To add more context to the problem:
Min_size was set to 1 and replication size is 2.
There was a flaky power connection to one of the enclosures. With min_size 1, we were able to continue the IO's, and recovery was active once the power comes back. But if there is a power failure again when recovery is in progress, some of the PGs are going to down+peering state.
Extract from pg query.
$ ceph pg 1.143 query
{ "state": "down+peering",
"snap_trimq": "[]",
"epoch": 3918,
"up": [
17],
"acting": [
17],
"info": { "pgid": "1.143",
"last_update": "3166'40424",
"last_complete": "3166'40424",
"log_tail": "2577'36847",
"last_user_version": 40424,
"last_backfill": "MAX",
"purged_snaps": "[]",
...... "recovery_state": [
{ "name": "Started\/Primary\/Peering\/GetInfo",
"enter_time": "2015-07-15 12:48:51.372676",
"requested_info_from": []},
{ "name": "Started\/Primary\/Peering",
"enter_time": "2015-07-15 12:48:51.372675",
"past_intervals": [
{ "first": 3147,
"last": 3166,
"maybe_went_rw": 1,
"up": [
17,
4],
"acting": [
17,
4],
"primary": 17,
"up_primary": 17},
{ "first": 3167,
"last": 3167,
"maybe_went_rw": 0,
"up": [
10,
20],
"acting": [
10,
20],
"primary": 10,
"up_primary": 10},
{ "first": 3168,
"last": 3181,
"maybe_went_rw": 1,
"up": [
10,
20],
"acting": [
10,
4],
"primary": 10,
"up_primary": 10},
{ "first": 3182,
"last": 3184,
"maybe_went_rw": 0,
"up": [
20],
"acting": [
4],
"primary": 4,
"up_primary": 20},
{ "first": 3185,
"last": 3188,
"maybe_went_rw": 1,
"up": [
20],
"acting": [
20],
"primary": 20,
"up_primary": 20}],
"probing_osds": [
"17",
"20"],
"blocked": "peering is blocked due to down osds",
"down_osds_we_would_probe": [
4,
10],
"peering_blocked_by": [
{ "osd": 4,
"current_lost_at": 0,
"comment": "starting or marking this osd lost may let us proceed"},
{ "osd": 10,
"current_lost_at": 0,
"comment": "starting or marking this osd lost may let us proceed"}]},
{ "name": "Started",
"enter_time": "2015-07-15 12:48:51.372671"}],
"agent_state": {}}
And Pgs are not coming to active+clean till power is resumed again.
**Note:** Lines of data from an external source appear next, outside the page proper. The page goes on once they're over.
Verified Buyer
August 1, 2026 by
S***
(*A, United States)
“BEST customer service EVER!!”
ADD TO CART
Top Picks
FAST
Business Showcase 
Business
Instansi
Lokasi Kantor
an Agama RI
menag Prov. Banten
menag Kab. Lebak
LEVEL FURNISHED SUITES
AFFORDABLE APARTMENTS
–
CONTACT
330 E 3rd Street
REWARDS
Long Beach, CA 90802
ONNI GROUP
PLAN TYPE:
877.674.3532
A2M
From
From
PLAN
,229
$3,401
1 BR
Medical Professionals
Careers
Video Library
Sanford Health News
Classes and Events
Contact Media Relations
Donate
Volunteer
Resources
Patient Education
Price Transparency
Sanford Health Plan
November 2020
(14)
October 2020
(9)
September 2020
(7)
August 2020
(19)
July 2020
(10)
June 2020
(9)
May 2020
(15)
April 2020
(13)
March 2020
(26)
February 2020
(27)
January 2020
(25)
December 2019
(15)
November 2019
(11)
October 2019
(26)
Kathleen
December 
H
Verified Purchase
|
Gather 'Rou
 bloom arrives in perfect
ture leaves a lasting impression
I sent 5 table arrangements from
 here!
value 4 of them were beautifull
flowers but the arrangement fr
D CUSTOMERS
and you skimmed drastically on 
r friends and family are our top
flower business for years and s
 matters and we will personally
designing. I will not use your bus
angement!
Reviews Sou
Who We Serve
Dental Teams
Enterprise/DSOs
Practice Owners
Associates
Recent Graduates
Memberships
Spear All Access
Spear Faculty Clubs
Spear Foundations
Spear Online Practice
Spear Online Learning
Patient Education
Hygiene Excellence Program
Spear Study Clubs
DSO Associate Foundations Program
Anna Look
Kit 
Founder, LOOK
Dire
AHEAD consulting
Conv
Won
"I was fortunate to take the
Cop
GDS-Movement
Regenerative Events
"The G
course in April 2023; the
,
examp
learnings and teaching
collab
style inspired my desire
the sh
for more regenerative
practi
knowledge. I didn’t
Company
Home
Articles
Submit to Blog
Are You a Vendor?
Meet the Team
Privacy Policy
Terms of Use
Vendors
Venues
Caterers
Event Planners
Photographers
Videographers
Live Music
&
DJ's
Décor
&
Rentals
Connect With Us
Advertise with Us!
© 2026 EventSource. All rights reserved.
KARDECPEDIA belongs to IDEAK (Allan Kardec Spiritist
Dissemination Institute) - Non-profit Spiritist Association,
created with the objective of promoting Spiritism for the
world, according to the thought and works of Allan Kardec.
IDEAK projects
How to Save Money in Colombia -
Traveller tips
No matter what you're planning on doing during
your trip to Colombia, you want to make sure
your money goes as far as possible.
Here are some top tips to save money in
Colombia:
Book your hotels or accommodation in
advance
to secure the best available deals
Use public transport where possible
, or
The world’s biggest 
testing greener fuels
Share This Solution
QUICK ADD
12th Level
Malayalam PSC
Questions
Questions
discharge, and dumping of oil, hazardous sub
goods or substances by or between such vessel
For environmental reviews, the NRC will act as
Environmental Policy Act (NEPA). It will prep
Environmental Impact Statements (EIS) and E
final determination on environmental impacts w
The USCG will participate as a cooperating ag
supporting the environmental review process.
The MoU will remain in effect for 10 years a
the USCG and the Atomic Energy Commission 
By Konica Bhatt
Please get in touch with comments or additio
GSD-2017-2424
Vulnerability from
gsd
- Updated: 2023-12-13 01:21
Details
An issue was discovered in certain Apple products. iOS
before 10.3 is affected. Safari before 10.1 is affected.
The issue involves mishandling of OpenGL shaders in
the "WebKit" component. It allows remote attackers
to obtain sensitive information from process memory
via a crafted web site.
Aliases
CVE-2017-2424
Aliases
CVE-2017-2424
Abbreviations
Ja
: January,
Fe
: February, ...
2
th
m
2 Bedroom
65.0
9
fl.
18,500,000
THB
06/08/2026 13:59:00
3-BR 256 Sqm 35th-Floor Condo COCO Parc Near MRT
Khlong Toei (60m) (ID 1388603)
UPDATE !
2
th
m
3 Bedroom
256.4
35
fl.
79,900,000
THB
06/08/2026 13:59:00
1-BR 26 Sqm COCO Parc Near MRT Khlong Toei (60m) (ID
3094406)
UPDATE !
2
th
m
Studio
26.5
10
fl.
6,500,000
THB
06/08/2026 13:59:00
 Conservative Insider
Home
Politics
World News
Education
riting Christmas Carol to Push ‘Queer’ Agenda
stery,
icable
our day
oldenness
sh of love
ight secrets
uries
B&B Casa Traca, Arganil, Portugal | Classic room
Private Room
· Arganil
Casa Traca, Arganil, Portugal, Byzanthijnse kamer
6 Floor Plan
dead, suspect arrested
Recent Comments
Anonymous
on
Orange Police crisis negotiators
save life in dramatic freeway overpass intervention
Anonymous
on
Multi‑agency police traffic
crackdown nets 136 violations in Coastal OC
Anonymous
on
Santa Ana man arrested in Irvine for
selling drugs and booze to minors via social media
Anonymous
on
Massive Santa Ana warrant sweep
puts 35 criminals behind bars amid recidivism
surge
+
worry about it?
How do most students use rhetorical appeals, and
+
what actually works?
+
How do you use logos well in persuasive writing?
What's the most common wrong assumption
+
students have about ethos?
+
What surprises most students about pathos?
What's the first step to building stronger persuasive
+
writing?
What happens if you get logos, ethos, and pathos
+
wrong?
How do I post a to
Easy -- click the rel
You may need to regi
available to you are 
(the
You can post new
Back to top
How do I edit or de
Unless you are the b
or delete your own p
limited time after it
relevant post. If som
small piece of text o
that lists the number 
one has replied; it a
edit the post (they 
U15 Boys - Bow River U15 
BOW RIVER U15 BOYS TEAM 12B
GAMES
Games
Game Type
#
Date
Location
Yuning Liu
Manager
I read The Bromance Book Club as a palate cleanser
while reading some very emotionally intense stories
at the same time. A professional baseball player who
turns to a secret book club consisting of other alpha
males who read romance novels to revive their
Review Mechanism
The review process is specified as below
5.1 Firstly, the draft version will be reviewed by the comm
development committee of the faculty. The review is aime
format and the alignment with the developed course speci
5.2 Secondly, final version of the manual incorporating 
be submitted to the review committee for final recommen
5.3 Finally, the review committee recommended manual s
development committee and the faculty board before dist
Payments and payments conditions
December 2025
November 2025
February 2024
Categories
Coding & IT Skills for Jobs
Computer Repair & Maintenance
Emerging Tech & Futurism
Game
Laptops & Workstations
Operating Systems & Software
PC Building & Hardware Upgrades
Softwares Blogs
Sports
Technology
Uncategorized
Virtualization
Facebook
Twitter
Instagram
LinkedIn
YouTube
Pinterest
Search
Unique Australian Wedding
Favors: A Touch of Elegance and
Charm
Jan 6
During this period no IOs are allowed to the cluster. Not able to follow why the PGs are ending up in peering state? Each Pg has two copies in both the enclosures. If one of enclosure is down for some time, should be able to serve IO's from the second one. That was true, if no recovery IO is involved. In case of any recovery, we are ending up some Pg's in down and peering state.